London: European shares rose on Thursday but ended well off a session peak as the upbeat mood sparked by a Chinese rate cut ebbed after comments from the head of the US Federal Reserve gave few hints further monetary stimulus was imminent there.
The FTSEurofirst 300 nevertheless provisionally closed up 1% at 983.81, its highest close since 29 May and continuing a bounce from oversold territory which began on Monday.
An earlier improvement in market sentiment was partly down to China cutting interest rates for the first time in four years, but Federal Reserve chairman Ben Bernanke’s congressional testimony disappointed those keen for clues about the prospect for a third round of Fed bond buys.
“We look less at fundamentals at the moment and just watch basically what central bankers and governments say. What Bernanke said today is probably not what the markets had hoped for,” Philippe Gijsels, head of research at BNP Paribas Fortis Global Markets, said.
“But it’s an ongoing process. It doesn’t mean it’s the end of the world... it just makes for a very volatile and nervous environment.”
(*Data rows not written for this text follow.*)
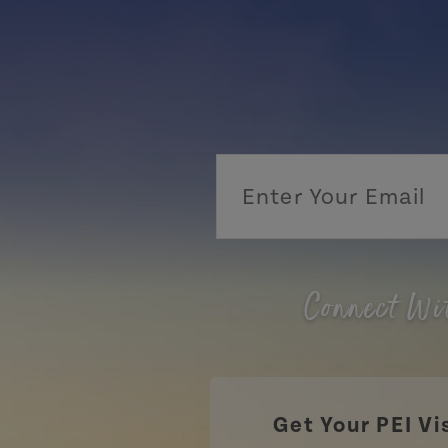
Connect Wi
Get Your PEI Vi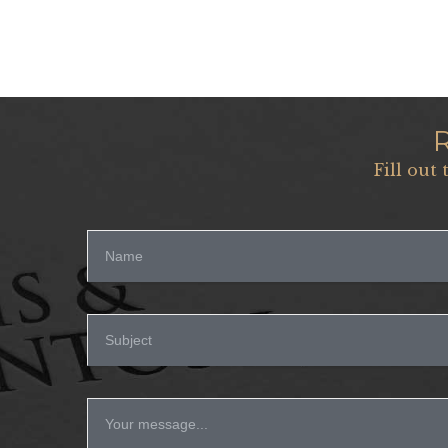
Fill out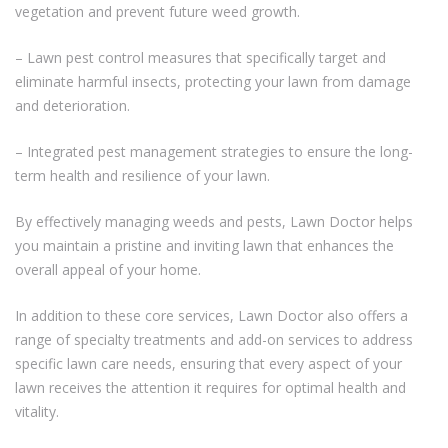
vegetation and prevent future weed growth.
– Lawn pest control measures that specifically target and
eliminate harmful insects, protecting your lawn from damage
and deterioration.
– Integrated pest management strategies to ensure the long-
term health and resilience of your lawn.
By effectively managing weeds and pests, Lawn Doctor helps
you maintain a pristine and inviting lawn that enhances the
overall appeal of your home.
In addition to these core services, Lawn Doctor also offers a
range of specialty treatments and add-on services to address
specific lawn care needs, ensuring that every aspect of your
lawn receives the attention it requires for optimal health and
vitality.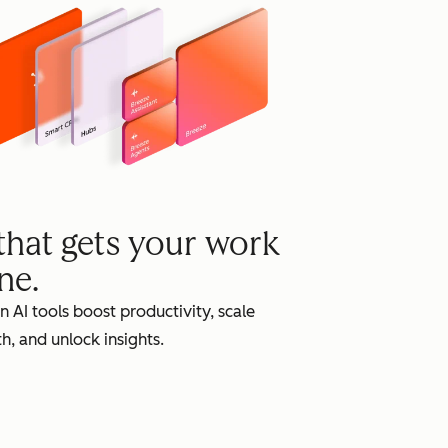
grow
 that gets your work
ne.
in AI tools boost productivity, scale
h, and unlock insights.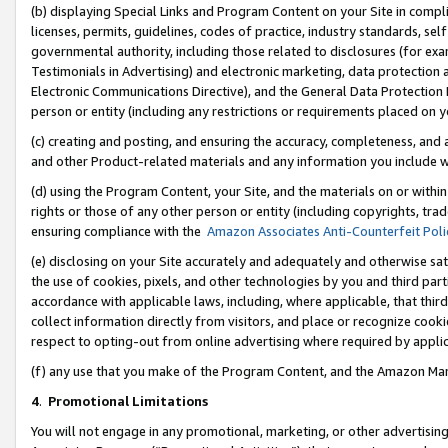
(b) displaying Special Links and Program Content on your Site in compl
licenses, permits, guidelines, codes of practice, industry standards, se
governmental authority, including those related to disclosures (for ex
Testimonials in Advertising) and electronic marketing, data protection 
Electronic Communications Directive), and the General Data Protecti
person or entity (including any restrictions or requirements placed on y
(c) creating and posting, and ensuring the accuracy, completeness, and 
and other Product-related materials and any information you include wi
(d) using the Program Content, your Site, and the materials on or within
rights or those of any other person or entity (including copyrights, trad
ensuring compliance with the
Amazon Associates Anti-Counterfeit Poli
(e) disclosing on your Site accurately and adequately and otherwise sat
the use of cookies, pixels, and other technologies by you and third part
accordance with applicable laws, including, where applicable, that thir
collect information directly from visitors, and place or recognize cooki
respect to opting-out from online advertising where required by appli
(f) any use that you make of the Program Content, and the Amazon Mar
4
.
Promotional Limitations
You will not engage in any promotional, marketing, or other advertising a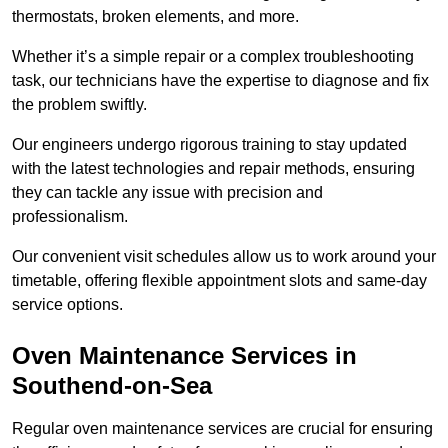
thermostats, broken elements, and more.
Whether it’s a simple repair or a complex troubleshooting
task, our technicians have the expertise to diagnose and fix
the problem swiftly.
Our engineers undergo rigorous training to stay updated
with the latest technologies and repair methods, ensuring
they can tackle any issue with precision and
professionalism.
Our convenient visit schedules allow us to work around your
timetable, offering flexible appointment slots and same-day
service options.
Oven Maintenance Services in
Southend-on-Sea
Regular oven maintenance services are crucial for ensuring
Four straight sessions of gains, fueled by expectations of forthcoming policy action, have helped European shares more than recover the ground lost on Friday, when weak economic data sent stocks to a six-month low.
“We have seen some bottom picking and the rally has been on hope rather than firm action, but June looks to be a vital period for investors and actions around Greece’s (17 June) election could help decide the medium-term direction of the market,” Jimmy Yates, head of equities at CMC Markets, said.